A busca pelo sexo, mesmo que não seja explícito, é o fim último buscado pelas pessoas que enveredam no amor materialista. Uma observação interessante feita por Gasset foi perceber que o instinto sexual é mais constante na mulher do que no homem. Isso porque a constituição biológica e psíquica da mulher volta-se mais para os deveres maternos e familiares, se comparada aos homens. De modo distinto, no gênero masculino, o sexo localiza-se em segunda ou terceira lugar na hierarquia de necessidades. Os homens preocupam-se com as situações extraordinárias, originais e problemáticas da existência humana  (Gasset, 1960: 162); diferentemente, as mulheres ocupam-se presencialmente com os assuntos rotineiros.

O espanhol disse que as mulheres conseguem facilmente conciliar tanto a vida espiritual quanto a vida material. Assim, o corpo físico, a alma (o corpo fluídico) e o espírito, simplificando o raciocínio, formam um todo harmônico. Para o homem, em seu entender, isso é impossível.

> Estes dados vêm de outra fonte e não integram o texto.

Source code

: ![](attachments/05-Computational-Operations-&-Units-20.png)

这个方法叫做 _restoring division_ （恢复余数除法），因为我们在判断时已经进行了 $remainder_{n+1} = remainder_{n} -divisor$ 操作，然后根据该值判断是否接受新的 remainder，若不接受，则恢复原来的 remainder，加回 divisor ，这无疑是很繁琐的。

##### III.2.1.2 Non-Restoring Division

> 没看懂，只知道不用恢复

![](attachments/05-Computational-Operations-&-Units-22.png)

Ora, esse ponto de vista acerca do gênero feminino vai de encontro aos ensinamentos da filosofia racionalista cristã. Pois, como se sabe, o espírito que decide reencarnar em um corpo feminino quase sempre tem como propósito ser mãe (Faria, 2013: 66-71). Gasset entendeu que o amor espiritual é de ordem transcendental. Essa peculiaridade se explica racionalmente através das escolhas pessoais feitas pelos próprios indivíduos. Pois “se o amor é, com efeito, tão decididamente escolha, como eu suponho, possuiremos nele, ao mesmo tempo, uma ratio cognoscendi e uma ratio essenci do indivíduo” (Gasset, 1960:157).

Em suas análises sociológicas e filosóficas, ele percebeu algo evidente – embora seja ignorada por muitos -: as sociedades constituem-se de minorias (espíritos mais evoluídos) e maiores (espíritos menos evoluídos). Nesse sentido, quando uma pessoa escolhe outro alguém como parceiro, podendo ser pessoas morais ou imorais, simultaneamente, revela à sua própria capacidade (nível espiritual).  O “amor é uma escolha profunda” (Ortega y Gasset :158), que, consequentemente, denota as biografias íntimas dos seres humanos, menos ou mais elevadas. O ato de amar, em sua complexidade máxima, é algo raro, restrito a poucos, afirmou ele.  Depende exclusivamente da harmonia entre duas pessoas – quando é recíproco – de elevados níveis intelectuais e morais (níveis espirituais superiores).

Ortega Y Gasset se aproxima, assim, da definição do amor espiritual delineado pela filosofia racionalista cristã, encontrando sua sintonia nos livros elaborados pelo escritor Caruso Samel. Segundo Samel, o amor é o mais nobres dos sentimentos, é espontâneo, é a própria razão da vida (Samel, 2005). Ortega Y Gasset, ironicamente, chamou atenção para o fato de quem teoriza sobre o amor, na verdade, nunca amou.